[What is needed] Reproduce every line of the records below verbatim and in the same order.

[Input data]

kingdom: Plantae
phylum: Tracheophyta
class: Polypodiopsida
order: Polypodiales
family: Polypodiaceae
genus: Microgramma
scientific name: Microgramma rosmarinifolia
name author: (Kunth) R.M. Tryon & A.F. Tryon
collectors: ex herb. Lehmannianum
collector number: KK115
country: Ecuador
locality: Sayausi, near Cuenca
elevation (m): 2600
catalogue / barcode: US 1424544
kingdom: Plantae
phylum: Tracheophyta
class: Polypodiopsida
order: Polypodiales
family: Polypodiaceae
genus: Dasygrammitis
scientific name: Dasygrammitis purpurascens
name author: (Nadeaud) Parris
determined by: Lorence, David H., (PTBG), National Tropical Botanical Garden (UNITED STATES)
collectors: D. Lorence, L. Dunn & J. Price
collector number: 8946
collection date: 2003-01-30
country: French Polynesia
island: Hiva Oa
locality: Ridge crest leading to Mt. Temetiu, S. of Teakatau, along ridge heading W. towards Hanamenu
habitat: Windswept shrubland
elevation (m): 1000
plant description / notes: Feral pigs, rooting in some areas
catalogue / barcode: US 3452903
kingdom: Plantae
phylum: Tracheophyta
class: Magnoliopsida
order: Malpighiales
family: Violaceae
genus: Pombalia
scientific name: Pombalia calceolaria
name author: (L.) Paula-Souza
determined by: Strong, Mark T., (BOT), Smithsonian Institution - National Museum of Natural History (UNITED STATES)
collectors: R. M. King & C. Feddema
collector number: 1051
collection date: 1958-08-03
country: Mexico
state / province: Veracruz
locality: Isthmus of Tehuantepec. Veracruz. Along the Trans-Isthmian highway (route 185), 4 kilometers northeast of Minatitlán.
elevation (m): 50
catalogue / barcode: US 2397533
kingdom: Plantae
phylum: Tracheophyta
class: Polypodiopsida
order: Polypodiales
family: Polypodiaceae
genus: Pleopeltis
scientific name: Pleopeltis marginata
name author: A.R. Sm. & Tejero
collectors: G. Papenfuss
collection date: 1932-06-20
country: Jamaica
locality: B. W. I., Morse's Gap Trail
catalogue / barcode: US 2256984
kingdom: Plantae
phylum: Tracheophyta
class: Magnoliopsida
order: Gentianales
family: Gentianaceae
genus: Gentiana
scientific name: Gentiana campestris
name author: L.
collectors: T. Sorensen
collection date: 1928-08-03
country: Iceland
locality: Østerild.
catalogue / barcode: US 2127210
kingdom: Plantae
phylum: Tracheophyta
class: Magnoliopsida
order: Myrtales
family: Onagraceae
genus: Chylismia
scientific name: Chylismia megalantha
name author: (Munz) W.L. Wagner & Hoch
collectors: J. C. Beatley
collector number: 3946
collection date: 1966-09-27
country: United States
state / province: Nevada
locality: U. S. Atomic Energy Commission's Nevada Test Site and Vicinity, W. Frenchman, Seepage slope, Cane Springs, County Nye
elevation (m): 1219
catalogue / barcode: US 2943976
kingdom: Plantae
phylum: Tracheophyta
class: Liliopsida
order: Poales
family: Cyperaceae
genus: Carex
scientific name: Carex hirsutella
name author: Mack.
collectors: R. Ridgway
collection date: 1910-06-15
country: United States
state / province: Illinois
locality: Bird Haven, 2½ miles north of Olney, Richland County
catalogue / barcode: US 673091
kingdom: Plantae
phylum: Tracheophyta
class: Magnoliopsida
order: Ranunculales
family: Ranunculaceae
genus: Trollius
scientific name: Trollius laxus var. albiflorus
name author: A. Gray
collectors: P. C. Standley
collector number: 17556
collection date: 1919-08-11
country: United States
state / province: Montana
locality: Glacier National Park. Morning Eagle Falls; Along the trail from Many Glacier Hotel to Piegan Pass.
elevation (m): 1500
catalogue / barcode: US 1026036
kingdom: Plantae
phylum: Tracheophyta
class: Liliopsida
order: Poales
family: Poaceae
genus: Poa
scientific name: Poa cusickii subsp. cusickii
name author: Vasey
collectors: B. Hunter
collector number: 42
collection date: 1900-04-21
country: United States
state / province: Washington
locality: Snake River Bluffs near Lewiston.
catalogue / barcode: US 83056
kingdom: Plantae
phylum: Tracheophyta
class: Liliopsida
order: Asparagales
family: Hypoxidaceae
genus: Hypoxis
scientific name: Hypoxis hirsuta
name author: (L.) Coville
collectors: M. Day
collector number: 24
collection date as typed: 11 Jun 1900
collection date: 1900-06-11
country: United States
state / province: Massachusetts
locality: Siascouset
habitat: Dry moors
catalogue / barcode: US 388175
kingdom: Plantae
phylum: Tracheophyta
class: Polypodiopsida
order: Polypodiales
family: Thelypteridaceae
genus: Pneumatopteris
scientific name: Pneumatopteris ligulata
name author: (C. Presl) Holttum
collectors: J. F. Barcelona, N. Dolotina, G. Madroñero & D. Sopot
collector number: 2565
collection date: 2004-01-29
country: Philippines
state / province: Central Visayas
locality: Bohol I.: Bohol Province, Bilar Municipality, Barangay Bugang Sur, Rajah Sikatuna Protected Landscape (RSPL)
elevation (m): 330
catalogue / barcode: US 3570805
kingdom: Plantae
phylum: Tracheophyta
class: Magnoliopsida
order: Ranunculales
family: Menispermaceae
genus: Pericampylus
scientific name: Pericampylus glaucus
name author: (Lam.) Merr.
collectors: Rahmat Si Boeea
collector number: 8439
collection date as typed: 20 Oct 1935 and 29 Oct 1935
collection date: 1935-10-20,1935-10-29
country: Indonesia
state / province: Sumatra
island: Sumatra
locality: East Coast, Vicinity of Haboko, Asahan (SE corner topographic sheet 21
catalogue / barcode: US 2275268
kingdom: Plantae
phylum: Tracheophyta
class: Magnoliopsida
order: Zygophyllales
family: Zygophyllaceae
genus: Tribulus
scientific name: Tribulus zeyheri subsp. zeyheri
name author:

[Reply]
kingdom: Plantae
phylum: Tracheophyta
class: Polypodiopsida
order: Polypodiales
family: Polypodiaceae
genus: Microgramma
scientific name: Microgramma rosmarinifolia
name author: (Kunth) R.M. Tryon & A.F. Tryon
collectors: ex herb. Lehmannianum
collector number: KK115
country: Ecuador
locality: Sayausi, near Cuenca
elevation (m): 2600
catalogue / barcode: US 1424544
kingdom: Plantae
phylum: Tracheophyta
class: Polypodiopsida
order: Polypodiales
family: Polypodiaceae
genus: Dasygrammitis
scientific name: Dasygrammitis purpurascens
name author: (Nadeaud) Parris
determined by: Lorence, David H., (PTBG), National Tropical Botanical Garden (UNITED STATES)
collectors: D. Lorence, L. Dunn & J. Price
collector number: 8946
collection date: 2003-01-30
country: French Polynesia
island: Hiva Oa
locality: Ridge crest leading to Mt. Temetiu, S. of Teakatau, along ridge heading W. towards Hanamenu
habitat: Windswept shrubland
elevation (m): 1000
plant description / notes: Feral pigs, rooting in some areas
catalogue / barcode: US 3452903
kingdom: Plantae
phylum: Tracheophyta
class: Magnoliopsida
order: Malpighiales
family: Violaceae
genus: Pombalia
scientific name: Pombalia calceolaria
name author: (L.) Paula-Souza
determined by: Strong, Mark T., (BOT), Smithsonian Institution - National Museum of Natural History (UNITED STATES)
collectors: R. M. King & C. Feddema
collector number: 1051
collection date: 1958-08-03
country: Mexico
state / province: Veracruz
locality: Isthmus of Tehuantepec. Veracruz. Along the Trans-Isthmian highway (route 185), 4 kilometers northeast of Minatitlán.
elevation (m): 50
catalogue / barcode: US 2397533
kingdom: Plantae
phylum: Tracheophyta
class: Polypodiopsida
order: Polypodiales
family: Polypodiaceae
genus: Pleopeltis
scientific name: Pleopeltis marginata
name author: A.R. Sm. & Tejero
collectors: G. Papenfuss
collection date: 1932-06-20
country: Jamaica
locality: B. W. I., Morse's Gap Trail
catalogue / barcode: US 2256984
kingdom: Plantae
phylum: Tracheophyta
class: Magnoliopsida
order: Gentianales
family: Gentianaceae
genus: Gentiana
scientific name: Gentiana campestris
name author: L.
collectors: T. Sorensen
collection date: 1928-08-03
country: Iceland
locality: Østerild.
catalogue / barcode: US 2127210
kingdom: Plantae
phylum: Tracheophyta
class: Magnoliopsida
order: Myrtales
family: Onagraceae
genus: Chylismia
scientific name: Chylismia megalantha
name author: (Munz) W.L. Wagner & Hoch
collectors: J. C. Beatley
collector number: 3946
collection date: 1966-09-27
country: United States
state / province: Nevada
locality: U. S. Atomic Energy Commission's Nevada Test Site and Vicinity, W. Frenchman, Seepage slope, Cane Springs, County Nye
elevation (m): 1219
catalogue / barcode: US 2943976
kingdom: Plantae
phylum: Tracheophyta
class: Liliopsida
order: Poales
family: Cyperaceae
genus: Carex
scientific name: Carex hirsutella
name author: Mack.
collectors: R. Ridgway
collection date: 1910-06-15
country: United States
state / province: Illinois
locality: Bird Haven, 2½ miles north of Olney, Richland County
catalogue / barcode: US 673091
kingdom: Plantae
phylum: Tracheophyta
class: Magnoliopsida
order: Ranunculales
family: Ranunculaceae
genus: Trollius
scientific name: Trollius laxus var. albiflorus
name author: A. Gray
collectors: P. C. Standley
collector number: 17556
collection date: 1919-08-11
country: United States
state / province: Montana
locality: Glacier National Park. Morning Eagle Falls; Along the trail from Many Glacier Hotel to Piegan Pass.
elevation (m): 1500
catalogue / barcode: US 1026036
kingdom: Plantae
phylum: Tracheophyta
class: Liliopsida
order: Poales
family: Poaceae
genus: Poa
scientific name: Poa cusickii subsp. cusickii
name author: Vasey
collectors: B. Hunter
collector number: 42
collection date: 1900-04-21
country: United States
state / province: Washington
locality: Snake River Bluffs near Lewiston.
catalogue / barcode: US 83056
kingdom: Plantae
phylum: Tracheophyta
class: Liliopsida
order: Asparagales
family: Hypoxidaceae
genus: Hypoxis
scientific name: Hypoxis hirsuta
name author: (L.) Coville
collectors: M. Day
collector number: 24
collection date as typed: 11 Jun 1900
collection date: 1900-06-11
country: United States
state / province: Massachusetts
locality: Siascouset
habitat: Dry moors
catalogue / barcode: US 388175
kingdom: Plantae
phylum: Tracheophyta
class: Polypodiopsida
order: Polypodiales
family: Thelypteridaceae
genus: Pneumatopteris
scientific name: Pneumatopteris ligulata
name author: (C. Presl) Holttum
collectors: J. F. Barcelona, N. Dolotina, G. Madroñero & D. Sopot
collector number: 2565
collection date: 2004-01-29
country: Philippines
state / province: Central Visayas
locality: Bohol I.: Bohol Province, Bilar Municipality, Barangay Bugang Sur, Rajah Sikatuna Protected Landscape (RSPL)
elevation (m): 330
catalogue / barcode: US 3570805
kingdom: Plantae
phylum: Tracheophyta
class: Magnoliopsida
order: Ranunculales
family: Menispermaceae
genus: Pericampylus
scientific name: Pericampylus glaucus
name author: (Lam.) Merr.
collectors: Rahmat Si Boeea
collector number: 8439
collection date as typed: 20 Oct 1935 and 29 Oct 1935
collection date: 1935-10-20,1935-10-29
country: Indonesia
state / province: Sumatra
island: Sumatra
locality: East Coast, Vicinity of Haboko, Asahan (SE corner topographic sheet 21
catalogue / barcode: US 2275268
kingdom: Plantae
phylum: Tracheophyta
class: Magnoliopsida
order: Zygophyllales
family: Zygophyllaceae
genus: Tribulus
scientific name: Tribulus zeyheri subsp. zeyheri
name author:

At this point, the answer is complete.